Entendendo Bolsonaro

21/09/2020 10h40

(Crédito: Reprodução/Twitter)

Vinícius Rodrigues Vieira 

Um domínio pode ser entendido como um território autônomo do ponto de vista da política interna, mas com a diplomacia e defesa definidos por um Estado soberano. Tal definição cai como uma luva para o rumo que o Brasil segue sob o bolsonarismo na sociedade internacional. A visita do secretário de Estado dos EUA, Mike Pompeo, a Roraima — estado que faz fronteira com a Venezuela, cujo governo autoritário foi atacado pelo visitante — corrobora a percepção de que o governo Bolsonaro não está apenas submisso aos desígnios de Washington.

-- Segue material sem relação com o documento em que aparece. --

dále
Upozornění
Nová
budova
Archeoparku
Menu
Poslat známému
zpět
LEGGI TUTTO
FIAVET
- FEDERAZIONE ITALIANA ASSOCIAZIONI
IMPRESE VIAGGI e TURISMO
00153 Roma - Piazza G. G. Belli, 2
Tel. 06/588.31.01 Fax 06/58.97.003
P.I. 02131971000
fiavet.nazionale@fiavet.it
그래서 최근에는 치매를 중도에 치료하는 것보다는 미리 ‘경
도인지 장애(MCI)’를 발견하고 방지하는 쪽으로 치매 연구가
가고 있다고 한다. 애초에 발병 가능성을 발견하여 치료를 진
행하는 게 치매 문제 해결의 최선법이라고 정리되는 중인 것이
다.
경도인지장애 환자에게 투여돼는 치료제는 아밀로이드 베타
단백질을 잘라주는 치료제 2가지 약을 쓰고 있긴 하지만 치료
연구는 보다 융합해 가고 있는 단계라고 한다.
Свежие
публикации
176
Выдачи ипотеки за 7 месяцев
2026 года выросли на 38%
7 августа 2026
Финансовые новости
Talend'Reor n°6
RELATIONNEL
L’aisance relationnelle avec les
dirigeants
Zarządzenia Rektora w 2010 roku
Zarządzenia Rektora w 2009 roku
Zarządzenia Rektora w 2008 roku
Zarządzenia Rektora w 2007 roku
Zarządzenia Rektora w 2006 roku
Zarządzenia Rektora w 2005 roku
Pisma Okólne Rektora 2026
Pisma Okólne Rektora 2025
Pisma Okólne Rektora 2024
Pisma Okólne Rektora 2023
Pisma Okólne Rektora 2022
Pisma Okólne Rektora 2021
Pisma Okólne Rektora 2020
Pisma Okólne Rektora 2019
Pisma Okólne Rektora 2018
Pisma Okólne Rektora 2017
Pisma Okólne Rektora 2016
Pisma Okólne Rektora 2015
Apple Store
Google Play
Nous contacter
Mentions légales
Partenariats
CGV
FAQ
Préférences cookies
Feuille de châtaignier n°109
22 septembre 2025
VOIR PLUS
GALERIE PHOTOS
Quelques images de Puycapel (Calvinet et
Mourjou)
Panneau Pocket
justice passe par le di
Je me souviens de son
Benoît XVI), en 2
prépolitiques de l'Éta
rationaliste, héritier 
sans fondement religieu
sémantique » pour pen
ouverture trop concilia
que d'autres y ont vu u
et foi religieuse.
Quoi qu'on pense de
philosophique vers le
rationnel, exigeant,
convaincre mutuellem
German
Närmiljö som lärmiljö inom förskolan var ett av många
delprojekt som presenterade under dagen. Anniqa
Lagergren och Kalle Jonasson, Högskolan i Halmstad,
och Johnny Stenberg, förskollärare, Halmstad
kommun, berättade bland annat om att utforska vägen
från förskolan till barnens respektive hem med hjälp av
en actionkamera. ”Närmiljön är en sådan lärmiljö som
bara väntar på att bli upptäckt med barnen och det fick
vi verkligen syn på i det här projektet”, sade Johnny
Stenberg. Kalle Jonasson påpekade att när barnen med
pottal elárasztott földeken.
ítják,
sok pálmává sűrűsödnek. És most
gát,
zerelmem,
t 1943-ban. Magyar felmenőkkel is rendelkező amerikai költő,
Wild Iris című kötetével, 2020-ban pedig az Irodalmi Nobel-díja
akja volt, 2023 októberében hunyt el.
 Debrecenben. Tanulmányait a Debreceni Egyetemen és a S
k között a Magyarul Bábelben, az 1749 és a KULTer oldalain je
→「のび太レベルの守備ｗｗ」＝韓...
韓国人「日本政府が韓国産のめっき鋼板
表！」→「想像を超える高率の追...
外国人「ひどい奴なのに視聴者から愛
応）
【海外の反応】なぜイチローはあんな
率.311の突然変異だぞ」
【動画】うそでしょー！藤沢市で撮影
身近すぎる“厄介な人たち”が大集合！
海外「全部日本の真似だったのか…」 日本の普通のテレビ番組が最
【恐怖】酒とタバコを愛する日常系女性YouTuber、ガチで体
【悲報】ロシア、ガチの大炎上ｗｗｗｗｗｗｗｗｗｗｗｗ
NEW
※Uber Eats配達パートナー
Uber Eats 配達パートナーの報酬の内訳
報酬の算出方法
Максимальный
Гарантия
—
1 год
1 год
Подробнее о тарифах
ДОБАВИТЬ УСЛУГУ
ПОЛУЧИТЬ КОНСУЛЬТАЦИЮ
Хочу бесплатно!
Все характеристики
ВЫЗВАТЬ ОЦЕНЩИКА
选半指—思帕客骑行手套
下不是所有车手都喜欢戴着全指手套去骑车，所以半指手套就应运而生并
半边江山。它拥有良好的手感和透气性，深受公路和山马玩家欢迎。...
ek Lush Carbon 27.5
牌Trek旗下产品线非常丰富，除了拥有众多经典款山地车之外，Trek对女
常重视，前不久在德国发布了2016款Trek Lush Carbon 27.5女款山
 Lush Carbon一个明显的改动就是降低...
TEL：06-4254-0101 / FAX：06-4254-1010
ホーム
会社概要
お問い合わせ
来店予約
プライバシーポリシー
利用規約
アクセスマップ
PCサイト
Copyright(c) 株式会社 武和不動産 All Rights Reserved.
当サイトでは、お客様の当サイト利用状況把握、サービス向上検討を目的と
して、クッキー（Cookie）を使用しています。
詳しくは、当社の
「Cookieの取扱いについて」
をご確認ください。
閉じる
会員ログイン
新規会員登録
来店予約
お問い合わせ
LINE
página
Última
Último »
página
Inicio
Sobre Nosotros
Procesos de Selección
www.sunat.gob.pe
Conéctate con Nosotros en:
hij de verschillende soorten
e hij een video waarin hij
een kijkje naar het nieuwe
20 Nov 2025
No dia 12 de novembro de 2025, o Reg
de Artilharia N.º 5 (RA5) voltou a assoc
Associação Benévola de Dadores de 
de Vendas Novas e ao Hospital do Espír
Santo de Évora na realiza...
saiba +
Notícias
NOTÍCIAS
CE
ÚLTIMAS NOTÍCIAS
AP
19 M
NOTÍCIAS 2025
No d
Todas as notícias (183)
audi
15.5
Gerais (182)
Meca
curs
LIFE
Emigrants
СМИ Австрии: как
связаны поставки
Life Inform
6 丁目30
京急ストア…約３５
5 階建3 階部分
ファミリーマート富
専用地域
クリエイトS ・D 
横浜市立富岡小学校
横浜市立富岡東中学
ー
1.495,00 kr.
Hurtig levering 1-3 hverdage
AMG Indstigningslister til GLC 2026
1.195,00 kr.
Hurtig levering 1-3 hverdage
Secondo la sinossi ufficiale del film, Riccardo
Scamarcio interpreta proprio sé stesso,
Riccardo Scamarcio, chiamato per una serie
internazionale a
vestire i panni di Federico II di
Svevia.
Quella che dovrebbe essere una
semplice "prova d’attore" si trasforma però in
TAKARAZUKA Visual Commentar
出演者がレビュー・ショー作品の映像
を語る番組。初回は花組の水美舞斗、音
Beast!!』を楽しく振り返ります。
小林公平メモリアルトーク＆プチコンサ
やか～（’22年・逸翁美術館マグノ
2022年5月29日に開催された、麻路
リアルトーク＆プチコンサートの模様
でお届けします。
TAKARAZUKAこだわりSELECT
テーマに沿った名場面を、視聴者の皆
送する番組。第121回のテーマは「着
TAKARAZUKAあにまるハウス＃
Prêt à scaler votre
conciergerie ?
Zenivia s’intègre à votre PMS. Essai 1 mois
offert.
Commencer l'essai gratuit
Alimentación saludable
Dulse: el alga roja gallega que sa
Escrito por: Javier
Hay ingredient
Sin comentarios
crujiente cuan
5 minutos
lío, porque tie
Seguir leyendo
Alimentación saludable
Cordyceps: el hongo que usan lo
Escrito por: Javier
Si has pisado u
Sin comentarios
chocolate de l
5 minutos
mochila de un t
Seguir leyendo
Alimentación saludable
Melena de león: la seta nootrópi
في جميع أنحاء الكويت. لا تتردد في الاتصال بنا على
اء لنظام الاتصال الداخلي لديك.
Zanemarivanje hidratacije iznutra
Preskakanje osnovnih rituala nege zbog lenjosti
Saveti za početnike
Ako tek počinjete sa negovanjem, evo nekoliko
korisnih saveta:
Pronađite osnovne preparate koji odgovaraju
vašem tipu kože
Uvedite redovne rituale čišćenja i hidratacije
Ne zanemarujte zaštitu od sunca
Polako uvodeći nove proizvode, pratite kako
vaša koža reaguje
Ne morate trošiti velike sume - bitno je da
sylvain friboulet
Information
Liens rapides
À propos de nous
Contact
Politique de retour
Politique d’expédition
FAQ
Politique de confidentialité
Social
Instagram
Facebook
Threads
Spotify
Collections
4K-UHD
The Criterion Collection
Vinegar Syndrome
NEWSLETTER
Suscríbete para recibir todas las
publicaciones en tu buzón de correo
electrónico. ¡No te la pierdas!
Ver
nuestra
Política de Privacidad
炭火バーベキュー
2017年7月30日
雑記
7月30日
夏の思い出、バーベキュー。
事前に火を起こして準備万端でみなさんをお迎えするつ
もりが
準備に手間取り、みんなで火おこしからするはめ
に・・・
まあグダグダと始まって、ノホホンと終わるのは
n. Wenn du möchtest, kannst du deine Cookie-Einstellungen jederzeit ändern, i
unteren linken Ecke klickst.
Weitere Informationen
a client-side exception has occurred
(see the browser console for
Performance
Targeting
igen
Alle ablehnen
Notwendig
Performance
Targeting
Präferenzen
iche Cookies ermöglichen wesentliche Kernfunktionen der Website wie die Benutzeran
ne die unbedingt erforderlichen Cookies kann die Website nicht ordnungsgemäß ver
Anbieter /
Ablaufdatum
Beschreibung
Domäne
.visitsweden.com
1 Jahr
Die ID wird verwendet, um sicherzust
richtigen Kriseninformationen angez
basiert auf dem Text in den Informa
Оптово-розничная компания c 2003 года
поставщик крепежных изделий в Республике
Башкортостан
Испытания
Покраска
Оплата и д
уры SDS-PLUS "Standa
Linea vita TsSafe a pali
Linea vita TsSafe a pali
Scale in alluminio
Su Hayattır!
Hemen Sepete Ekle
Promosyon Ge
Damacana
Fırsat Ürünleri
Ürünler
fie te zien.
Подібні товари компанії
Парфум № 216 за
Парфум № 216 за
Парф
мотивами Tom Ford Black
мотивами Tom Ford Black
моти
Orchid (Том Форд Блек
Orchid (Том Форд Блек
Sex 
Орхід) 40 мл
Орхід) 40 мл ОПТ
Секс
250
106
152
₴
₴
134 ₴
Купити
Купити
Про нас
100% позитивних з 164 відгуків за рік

Isso porque a atual administração busca, na prática, terceirizar a política externa, colocando-a a serviço de um outro país. Pompeo esteve em instalações da Operação Acolhida, responsável por receber migrantes venezuelanos que fogem do autoritarismo e penúria impostos por Nicolás Maduro. No futuro, portanto, não será surpresa se, continuada esta toada, o governo Bolsonaro for descrito por historiadores e demais estudiosos de questões internacionais como aquele que converteu o Brasil em domínio dos EUA, uma relação colonial.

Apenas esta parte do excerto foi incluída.